-- Recorded information --
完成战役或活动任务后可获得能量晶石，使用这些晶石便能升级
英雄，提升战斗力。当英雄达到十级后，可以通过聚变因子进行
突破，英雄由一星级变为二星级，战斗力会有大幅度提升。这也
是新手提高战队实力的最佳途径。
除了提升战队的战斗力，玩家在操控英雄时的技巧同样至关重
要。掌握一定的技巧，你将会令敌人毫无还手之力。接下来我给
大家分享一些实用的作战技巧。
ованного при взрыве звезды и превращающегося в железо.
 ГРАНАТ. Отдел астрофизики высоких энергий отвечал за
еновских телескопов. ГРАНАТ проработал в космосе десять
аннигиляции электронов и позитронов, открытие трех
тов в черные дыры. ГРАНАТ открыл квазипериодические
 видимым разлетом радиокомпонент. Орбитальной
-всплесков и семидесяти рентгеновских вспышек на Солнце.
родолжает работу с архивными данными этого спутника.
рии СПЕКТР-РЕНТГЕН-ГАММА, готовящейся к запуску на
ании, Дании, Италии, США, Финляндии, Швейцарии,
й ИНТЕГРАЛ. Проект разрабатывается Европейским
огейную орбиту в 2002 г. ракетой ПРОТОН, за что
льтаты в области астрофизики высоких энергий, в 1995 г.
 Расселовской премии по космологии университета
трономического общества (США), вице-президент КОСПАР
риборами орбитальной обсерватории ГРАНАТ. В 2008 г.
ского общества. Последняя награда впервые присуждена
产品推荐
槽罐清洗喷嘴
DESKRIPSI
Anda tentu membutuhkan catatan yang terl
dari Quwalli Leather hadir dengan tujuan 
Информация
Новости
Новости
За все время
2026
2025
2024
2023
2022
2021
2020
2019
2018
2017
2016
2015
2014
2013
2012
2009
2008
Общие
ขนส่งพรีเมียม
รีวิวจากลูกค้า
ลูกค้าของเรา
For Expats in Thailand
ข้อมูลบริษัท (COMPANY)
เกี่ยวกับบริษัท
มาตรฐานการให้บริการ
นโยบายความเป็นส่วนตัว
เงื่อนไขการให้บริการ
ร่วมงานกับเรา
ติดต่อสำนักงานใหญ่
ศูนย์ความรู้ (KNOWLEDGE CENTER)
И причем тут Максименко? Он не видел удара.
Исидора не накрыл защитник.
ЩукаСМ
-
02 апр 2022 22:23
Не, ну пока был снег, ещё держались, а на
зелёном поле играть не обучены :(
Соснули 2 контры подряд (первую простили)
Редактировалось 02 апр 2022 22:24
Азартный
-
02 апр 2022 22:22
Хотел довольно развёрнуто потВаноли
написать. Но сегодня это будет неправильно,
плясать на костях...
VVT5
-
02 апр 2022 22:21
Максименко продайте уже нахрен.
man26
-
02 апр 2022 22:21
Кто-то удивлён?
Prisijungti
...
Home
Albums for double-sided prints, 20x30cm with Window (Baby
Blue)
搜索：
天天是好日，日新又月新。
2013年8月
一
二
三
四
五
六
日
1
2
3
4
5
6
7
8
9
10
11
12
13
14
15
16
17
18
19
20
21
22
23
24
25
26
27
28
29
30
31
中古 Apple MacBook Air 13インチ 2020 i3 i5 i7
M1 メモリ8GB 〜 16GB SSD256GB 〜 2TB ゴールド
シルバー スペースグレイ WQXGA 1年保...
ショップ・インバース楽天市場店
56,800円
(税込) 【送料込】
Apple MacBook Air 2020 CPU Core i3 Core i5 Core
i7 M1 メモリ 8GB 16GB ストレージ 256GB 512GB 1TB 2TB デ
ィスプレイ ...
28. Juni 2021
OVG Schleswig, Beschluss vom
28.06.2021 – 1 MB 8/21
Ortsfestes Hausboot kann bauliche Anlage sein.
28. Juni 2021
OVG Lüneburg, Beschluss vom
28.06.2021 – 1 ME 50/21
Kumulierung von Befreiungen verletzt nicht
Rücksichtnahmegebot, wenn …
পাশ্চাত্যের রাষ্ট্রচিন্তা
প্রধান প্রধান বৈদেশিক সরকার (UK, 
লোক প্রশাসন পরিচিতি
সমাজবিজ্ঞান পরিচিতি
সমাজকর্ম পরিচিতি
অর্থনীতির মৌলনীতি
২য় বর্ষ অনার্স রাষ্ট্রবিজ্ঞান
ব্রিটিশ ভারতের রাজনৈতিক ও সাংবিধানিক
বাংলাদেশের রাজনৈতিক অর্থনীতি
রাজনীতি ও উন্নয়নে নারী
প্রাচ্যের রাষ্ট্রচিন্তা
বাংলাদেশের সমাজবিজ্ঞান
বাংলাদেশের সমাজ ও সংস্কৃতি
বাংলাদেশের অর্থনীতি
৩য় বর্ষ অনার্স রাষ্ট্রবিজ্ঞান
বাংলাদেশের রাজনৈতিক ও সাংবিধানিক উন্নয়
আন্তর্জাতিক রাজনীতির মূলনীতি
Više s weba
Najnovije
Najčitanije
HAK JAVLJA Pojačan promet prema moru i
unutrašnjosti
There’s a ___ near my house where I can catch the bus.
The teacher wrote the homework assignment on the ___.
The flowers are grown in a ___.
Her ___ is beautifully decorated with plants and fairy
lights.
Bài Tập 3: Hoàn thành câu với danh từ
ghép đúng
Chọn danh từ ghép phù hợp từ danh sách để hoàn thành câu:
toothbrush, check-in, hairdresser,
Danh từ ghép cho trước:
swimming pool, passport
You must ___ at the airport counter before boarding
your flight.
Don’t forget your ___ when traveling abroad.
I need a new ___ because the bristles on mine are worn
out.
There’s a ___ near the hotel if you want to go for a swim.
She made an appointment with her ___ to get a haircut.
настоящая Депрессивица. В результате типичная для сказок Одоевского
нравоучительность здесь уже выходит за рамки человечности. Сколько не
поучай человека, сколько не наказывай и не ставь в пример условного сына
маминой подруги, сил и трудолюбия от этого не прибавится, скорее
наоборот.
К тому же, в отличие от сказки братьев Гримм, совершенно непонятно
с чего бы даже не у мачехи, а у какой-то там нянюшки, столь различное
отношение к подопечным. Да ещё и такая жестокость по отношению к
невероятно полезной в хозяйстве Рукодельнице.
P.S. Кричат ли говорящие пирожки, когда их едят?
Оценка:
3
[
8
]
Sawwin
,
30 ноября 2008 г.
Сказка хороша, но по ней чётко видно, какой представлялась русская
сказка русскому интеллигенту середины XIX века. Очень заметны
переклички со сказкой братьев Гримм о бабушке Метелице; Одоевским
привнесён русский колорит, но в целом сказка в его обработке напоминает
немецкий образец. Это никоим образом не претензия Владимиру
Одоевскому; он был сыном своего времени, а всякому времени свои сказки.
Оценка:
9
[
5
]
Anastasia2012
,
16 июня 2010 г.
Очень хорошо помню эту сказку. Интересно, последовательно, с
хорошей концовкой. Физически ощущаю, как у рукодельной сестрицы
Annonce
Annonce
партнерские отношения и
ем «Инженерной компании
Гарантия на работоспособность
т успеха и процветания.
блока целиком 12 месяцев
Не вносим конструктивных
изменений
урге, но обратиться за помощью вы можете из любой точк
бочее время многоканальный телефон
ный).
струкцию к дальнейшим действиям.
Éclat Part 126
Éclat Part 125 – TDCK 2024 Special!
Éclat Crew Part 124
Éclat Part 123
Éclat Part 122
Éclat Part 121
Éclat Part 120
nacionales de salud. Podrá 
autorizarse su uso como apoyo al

-- Task to complete --
Reproduce exactly the first line of the listing and every line after it, through the one containing "видимым разлетом радиокомпонент. Орбитальной". Nothing else belongs in the output.

-- Exercise result --
完成战役或活动任务后可获得能量晶石，使用这些晶石便能升级
英雄，提升战斗力。当英雄达到十级后，可以通过聚变因子进行
突破，英雄由一星级变为二星级，战斗力会有大幅度提升。这也
是新手提高战队实力的最佳途径。
除了提升战队的战斗力，玩家在操控英雄时的技巧同样至关重
要。掌握一定的技巧，你将会令敌人毫无还手之力。接下来我给
大家分享一些实用的作战技巧。
ованного при взрыве звезды и превращающегося в железо.
 ГРАНАТ. Отдел астрофизики высоких энергий отвечал за
еновских телескопов. ГРАНАТ проработал в космосе десять
аннигиляции электронов и позитронов, открытие трех
тов в черные дыры. ГРАНАТ открыл квазипериодические
 видимым разлетом радиокомпонент. Орбитальной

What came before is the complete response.